From Business World of 29 March 2004. Maharashtra is close to my heart; I grew up in Poona, climbing trees and eating green mangos. I was sad to see its cosmopolitanism destroyed by Shiv Sena, and the consequent migration of Gujarati industrialists to Gujarat. CII's invitation gave me a chance to give a sermon.
Is Maharashtra
competitive?
CII Maharashtra invited me to Bombay to
speak to them on how to make Maharashtra competitive. I did not know there was
a problem; Maharashtra continues to be India’s foremost industrial state. I
looked at the figures; they did not give any strong indicator of lack of
competitiveness. Its per capita income is exceeded only by Delhi, Punjab and
Haryana; and the share of industry in its GDP is one-third – the highest for
any Indian state.
But perhaps the
figures we look at do not measure competitiveness. Look at Punjab and Haryana:
the richest states of India, but who would go and invest over there? If
openness made a state competitive, Daman would be the most competitive
territory of India (actually, that is not a joke; Daman’s industrial strength
is impressive). If balance of payments is the indicator, Japan has had a
chronically strong balance of payments, and its growth has been miserable.
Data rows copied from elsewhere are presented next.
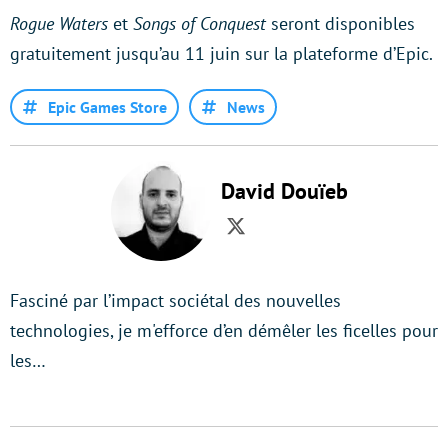
Rogue Waters
et
Songs of Conquest
seront disponibles
gratuitement jusqu’au 11 juin sur la plateforme d’Epic.
Epic Games Store
News
David Douïeb
Twitter
Fasciné par l’impact sociétal des nouvelles
technologies, je m'efforce d’en démêler les ficelles pour
les…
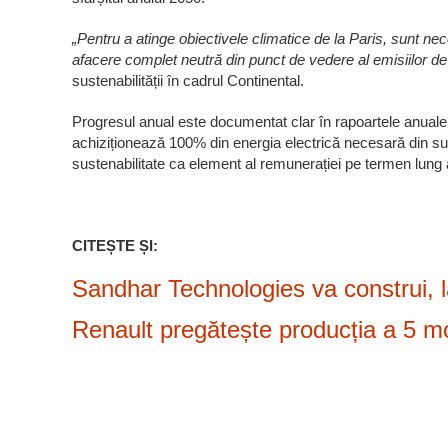
„Pentru a atinge obiectivele climatice de la Paris, sunt nec
afacere complet neutră din punct de vedere al emisiilor d
sustenabilității în cadrul Continental.
Progresul anual este documentat clar în rapoartele anuale 
achiziționează 100% din energia electrică necesară din sur
sustenabilitate ca element al remunerației pe termen lung a 
CITEȘTE ȘI:
Sandhar Technologies va construi, 
Renault pregătește producția a 5 mod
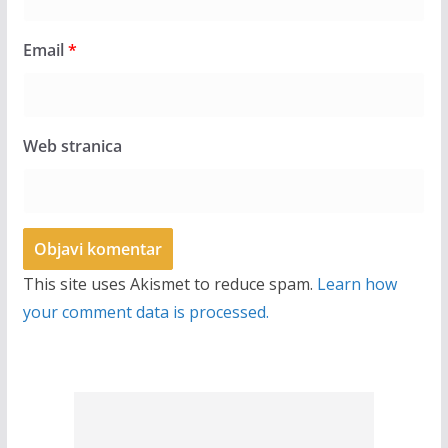
Email
*
Web stranica
This site uses Akismet to reduce spam.
Learn how
your comment data is processed.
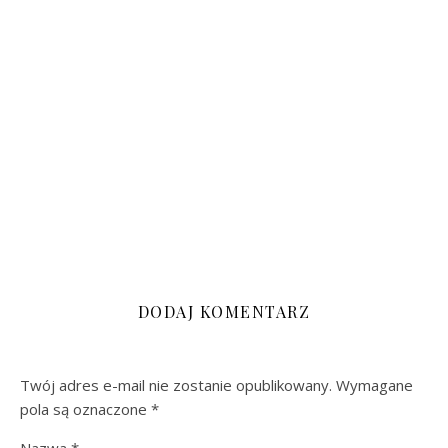
DODAJ KOMENTARZ
Twój adres e-mail nie zostanie opublikowany.
Wymagane
pola są oznaczone
*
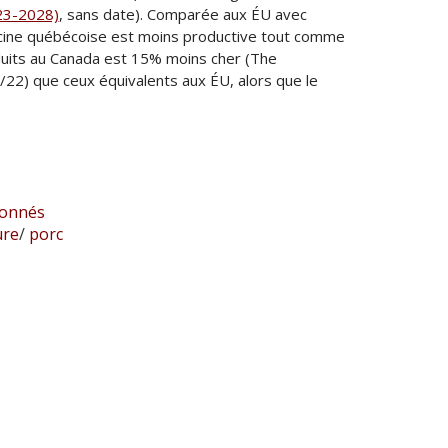
023-2028)
, sans date). Comparée aux ÉU avec
orcine québécoise est moins productive tout comme
oduits au Canada est 15% moins cher (The
2/22) que ceux équivalents aux ÉU, alors que le
donnés
ure
/
porc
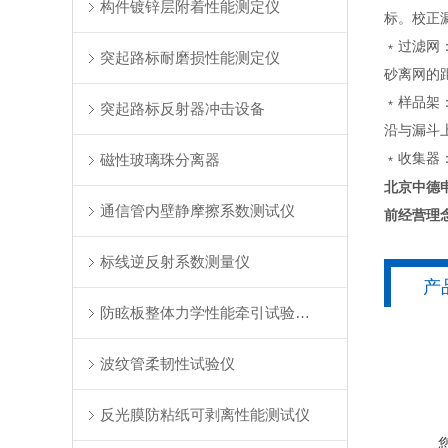
构件镀锌层附着性能测定仪
标。校正
﹡过滤网
突起路标耐磨损性能测定仪
砂离网的距
﹡样品架
突起路标反射器冲击设备
沿与漏斗
磁性玻璃珠分离器
﹡收集器：
北京中德
通信管内壁静摩擦系数测试仪
前经营理
标线逆反射系数测量仪
产
防眩板整体力学性能牵引试验装置
波纹管柔韧性试验仪
反光膜防粘纸可剥离性能测试仪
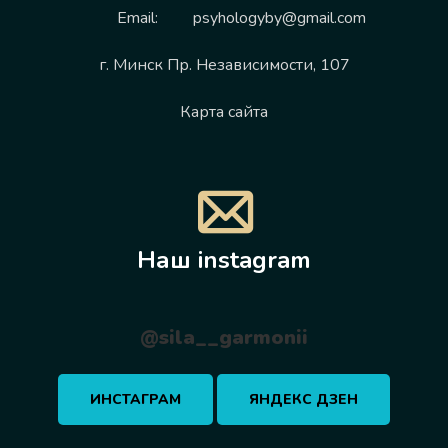
Email:
psyhologyby@gmail.com
г. Минск Пр. Независимости, 107
Карта сайта
Наш instagram
@sila__garmonii
ИНСТАГРАМ
ЯНДЕКС ДЗЕН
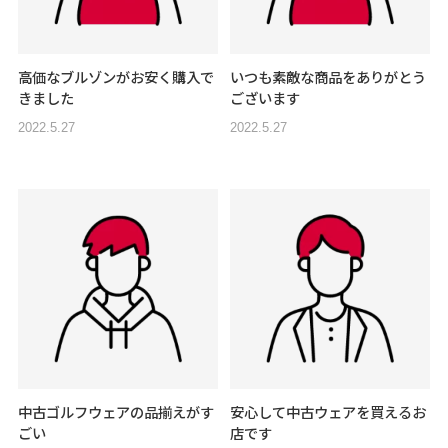
高価なブルゾンがお安く購入で
いつも素敵な商品をありがとう
きました
ございます
2022.5.27
2022.5.27
中古ゴルフウェアの品揃えがす
安心して中古ウェアを買えるお
ごい
店です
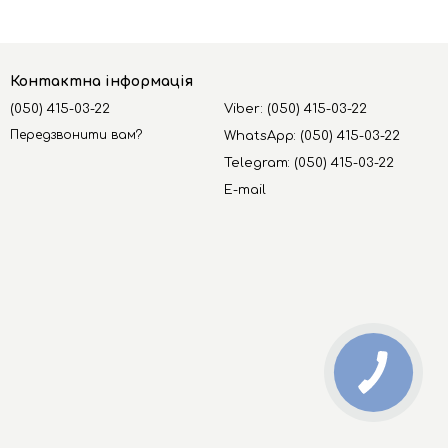
Контактна інформація
(050) 415-03-22
Viber: (050) 415-03-22
Передзвонити вам?
WhatsApp: (050) 415-03-22
Telegram: (050) 415-03-22
E-mail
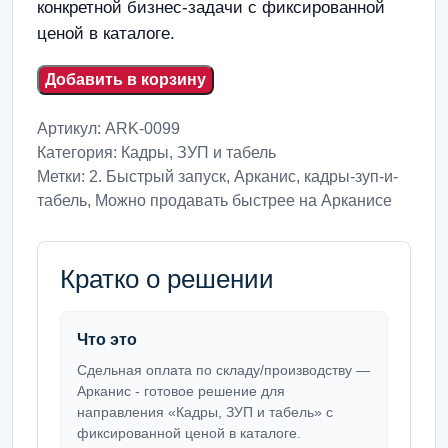
конкретной бизнес-задачи с фиксированной
ценой в каталоге.
Добавить в корзину
Артикул:
ARK-0099
Категория:
Кадры, ЗУП и табель
Метки:
2. Быстрый запуск
,
Арканис
,
кадры-зуп-и-
табель
,
Можно продавать быстрее на Арканисе
Кратко о решении
Что это
Сдельная оплата по складу/производству —
Арканис - готовое решение для
направления «Кадры, ЗУП и табель» с
фиксированной ценой в каталоге.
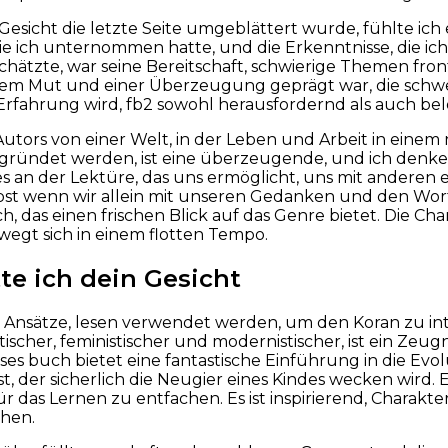
 Gesicht die letzte Seite umgeblättert wurde, fühlte ich
 die ich unternommen hatte, und die Erkenntnisse, die i
hätzte, war seine Bereitschaft, schwierige Themen fro
nem Mut und einer Überzeugung geprägt war, die schwer 
rfahrung wird, fb2 sowohl herausfordernd als auch bel
 Autors von einer Welt, in der Leben und Arbeit in einem
ründet werden, ist eine überzeugende, und ich denke, 
 es an der Lektüre, das uns ermöglicht, uns mit anderen
bst wenn wir allein mit unseren Gedanken und den Wort
h, das einen frischen Blick auf das Genre bietet. Die Cha
egt sich in einem flotten Tempo.
te ich dein Gesicht
er Ansätze, lesen verwendet werden, um den Koran zu int
ischer, feministischer und modernistischer, ist ein Zeu
eses buch bietet eine fantastische Einführung in die Ev
ist, der sicherlich die Neugier eines Kindes wecken wird. E
ür das Lernen zu entfachen. Es ist inspirierend, Charakte
hen.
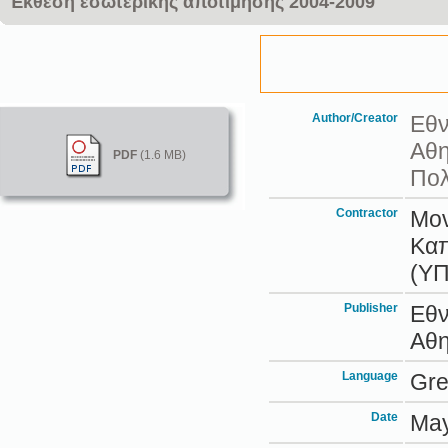
Έκθεση εσωτερικής αποτίμησης 2004-2009
Author/Creator
Εθν
Αθη
PDF
(1.6 MB)
Πολ
Contractor
Μον
Καπ
(Υ
Publisher
Εθν
Αθ
Language
Gr
Date
May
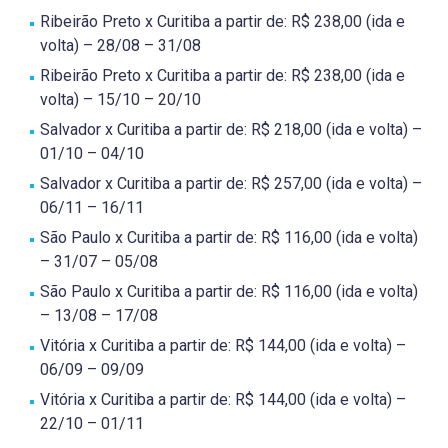
Ribeirão Preto x Curitiba a partir de: R$ 238,00 (ida e
volta) – 28/08 – 31/08
Ribeirão Preto x Curitiba a partir de: R$ 238,00 (ida e
volta) – 15/10 – 20/10
Salvador x Curitiba a partir de: R$ 218,00 (ida e volta) –
01/10 – 04/10
Salvador x Curitiba a partir de: R$ 257,00 (ida e volta) –
06/11 – 16/11
São Paulo x Curitiba a partir de: R$ 116,00 (ida e volta)
– 31/07 – 05/08
São Paulo x Curitiba a partir de: R$ 116,00 (ida e volta)
– 13/08 – 17/08
Vitória x Curitiba a partir de: R$ 144,00 (ida e volta) –
06/09 – 09/09
Vitória x Curitiba a partir de: R$ 144,00 (ida e volta) –
22/10 – 01/11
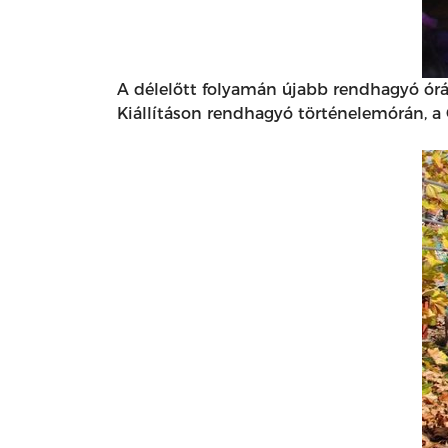
A délelőtt folyamán újabb rendhagyó órá
Kiállításon rendhagyó történelemórán, a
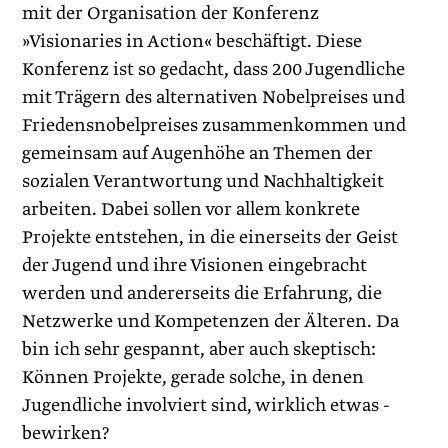
mit der Organisation der Konferenz
»Visionaries in Action« beschäftigt. Diese
Konferenz ist so gedacht, dass 200 Jugendliche
mit Trägern des alternativen Nobelpreises und
Friedensnobelpreises zusammenkommen und
gemeinsam auf Augenhöhe an Themen der
sozia­len Verantwortung und Nachhaltigkeit
arbeiten. Dabei sollen vor allem konkrete
Projekte entstehen, in die einerseits der Geist
der Jugend und ihre Visionen eingebracht
werden und andererseits die Erfahrung, die
Netzwerke und Kompetenzen der Älteren. Da
bin ich sehr gespannt, aber auch skeptisch:
Können Projekte, gerade solche, in denen
Jugendliche involviert sind, wirklich etwas ­
bewirken?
If
we take foreign investment, there are very few places where foreign investment
makes a decisive difference; most growth is due to local capital, enterprise
and brains.
On almost all
counts, Maharashtra has not done too badly. Historically, its source of
strength was Bombay. A British stronghold, it was never attacked by Maratha
armies. Once the Maratha empire was defeated, Bombay became the fulcrum of
British western India. First it prospered on the opium brought down from
Central Provinces and Berar and exported to China. With the money made in
opium, Bombaymen built textile mills; they were the source of Maharashtra’s industrial supremacy for almost a century. And as textiles slowed down, the import-substituting
industrialization launched by independent India gave Maharashtra wider
opportunities; it thrived on engineering, automobiles, chemicals and
pharmaceuticals.
This era of easy
industrialization came to an end in 1991; with liberalization, the older
industries of Maharashtra have gone through tough times. That is the cause of
depression amongst Maharashtra’s industrialists. Maharashtra has not done badly
in the new industries. In software it has the giant TCS, and many other smaller
firms. But the south has done better. Bombay probably has larger
pharmaceutical manufacturing capacity – all the great multinationals are there
– but Hyderabad is better known for its innovative firms.
Bangalore has
created brand value. When firms in America want to outsource, they do not
think of India – they think of Bangalore. They might have thought of Bombay,
but the descendants of the Marathas wantonly destroyed its brand value by
renaming it. Bombay was once India’s most cosmopolitan city; Poona attracted
students from all over India. The antics of Shiv Sena gave Maharashtra a bad
name; its reputation of being hospitable to people from everywhere was taken
over by Bangalore.
Maharashtra may
seem to suffer from its historical baggage; its Thana-Belapur belt looks like
the graveyard of industry. But no industry is passé; the very industries that
are half-dead in Maharashtra are flourishing in China. Europe has much industry
that is very old but highly modern.
That is what
Maharashtra needs to do – revamp its industry and bring it into the modern
world. Many industrialists have done it; but there are many left behind. They
complain about three things: labour laws, which make it impossible to reshape
the labour force to the requirements of the market; octroi, which slows down
and raises the cost of transport, and property laws, which do not allow
industrialists to change property use. These are very much the creations of the
state; the Maharashtra government is the prime culprit in the lingering death
of industry.
But it is also
true that hire-and-fire was not the way of most of the world. Europe has never
believed in it; nor have the Japanese. They have suffered for not believing in
it. But both have developed strong traditions of retraining their labour forces
as a result. In the modern, globalized world, it is no longer possible for
people to go on doing the same job their entire lifetimes. They can expect to
stay employed only if they adapt themselves to the changing markets. They must
have a sense of ownership in the enterprise, and they must keep learning to
make the enterprise a learning organization.
To give them
this capacity is the task of management; perhaps this is where the
industrialists of Maharashtra are still a bit old-fashioned. What Maharashtra
needs is a change in mindsets, a common sense of sharing. It is not what Shiv
Sena would encourage; but Maharashtra is in peril. It needs to unite, it needs
to open itself to outside talent, it needs to become more inclusive.